Financially exploited elderly people died three times faster than elderly people who haven’t been victimized, the study found.

Lachs warns that the problem of elder scams is in fact a burgeoning public health crisis.

Elizabeth Loewy, a former director of the elder abuse unit at the Manhattan District Attorney’s Office, agrees.

Loewy handled hundreds of such cases every year, she says. “I knew these crimes were killing people,” said Loewy.

“How could you do that to older people who could not protect themselves?”

Taking action

Experts recommend that retirees make several pre-retirement precautions before the onset of advanced age.

Instead of designating one family member or friend power of attorney, two friends or relatives should be designated as joint agents with power of attorney.

The aim is not to give one person too much power.

Both agents must agree on financial decisions, a simple decision that vastly cuts down on the threat of financial exploitation.

Retirees who have all or most of their money in a 401(k) or IRA should be sure designate and regularly update beneficiaries.

If the finances are significant, a trust should be established. That eliminates the need for costly probate and allows the older person to make choices about their money while still relatively young.

It also creates a list of executors who must adhere to state laws on trust administration, another layer that can rein in abuse.

Still, even with recommended precautions, elder exploitation will increase in the future.

Joy Solomon, a former New York prosecutor and retiree advocate, is bracing for a future onslaught of elderly evictions.

“We’re going to come to a place where we’re seeing a lot of homeless elderly people on the street,” Solomon warned.

----

- Problem set
a – From the text excerpt, please reproduce everything from "If the finances" down to "rein in abuse." word for word.
b – Decide whether each statement below agrees with the text excerpt. Answer yes or no, and support each answer with the deciding words quoted from the text.
(i) Elderly people who were financially exploited died three times faster than those who were not victimized.
(ii) Experts advise naming a single family member or friend as power of attorney.
(iii) Setting up a trust removes the need for costly probate.
c – Answer these questions using the text excerpt.
(i) What position did Elizabeth Loewy formerly hold?
(ii) What must both joint agents with power of attorney do on financial decisions?
(iii) Who is bracing for a future onslaught of elderly evictions?

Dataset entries
----

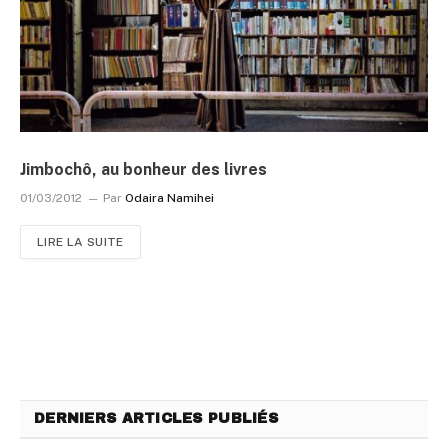
Jimbochô, au bonheur des livres
01/03/2012
Par
Odaira Namihei
LIRE LA SUITE
DERNIERS ARTICLES PUBLIÉS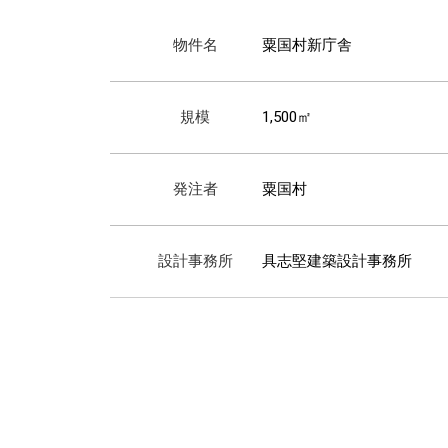
物件名
粟国村新庁舎
規模
1,500㎡
発注者
粟国村
設計事務所
具志堅建築設計事務所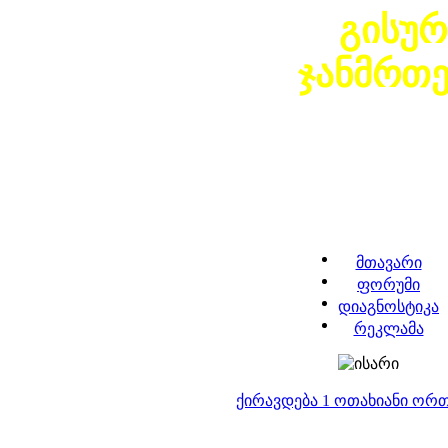
გისურ
ჯანმრთ
მთავარი
ფორუმი
დიაგნოსტიკა
რეკლამა
ქირავდება 1 ოთახიანი ორ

----

- Expected responses
a –
If the finances are significant, a trust should be established. That eliminates the need for costly probate and allows the older person to make choices about their money while still relatively young.

It also creates a list of executors who must adhere to state laws on trust administration, another layer that can rein in abuse.

b –
(i) Yes: "Financially exploited elderly people died three times faster than elderly people who haven’t been victimized"
(ii) No: "Instead of designating one family member or friend power of attorney, two friends or relatives should be designated as joint agents with power of attorney."
(iii) Yes: "That eliminates the need for costly probate"

c –
(i) Director of the elder abuse unit at the Manhattan District Attorney’s Office.
(ii) They must agree on them.
(iii) Joy Solomon, a former New York prosecutor and retiree advocate.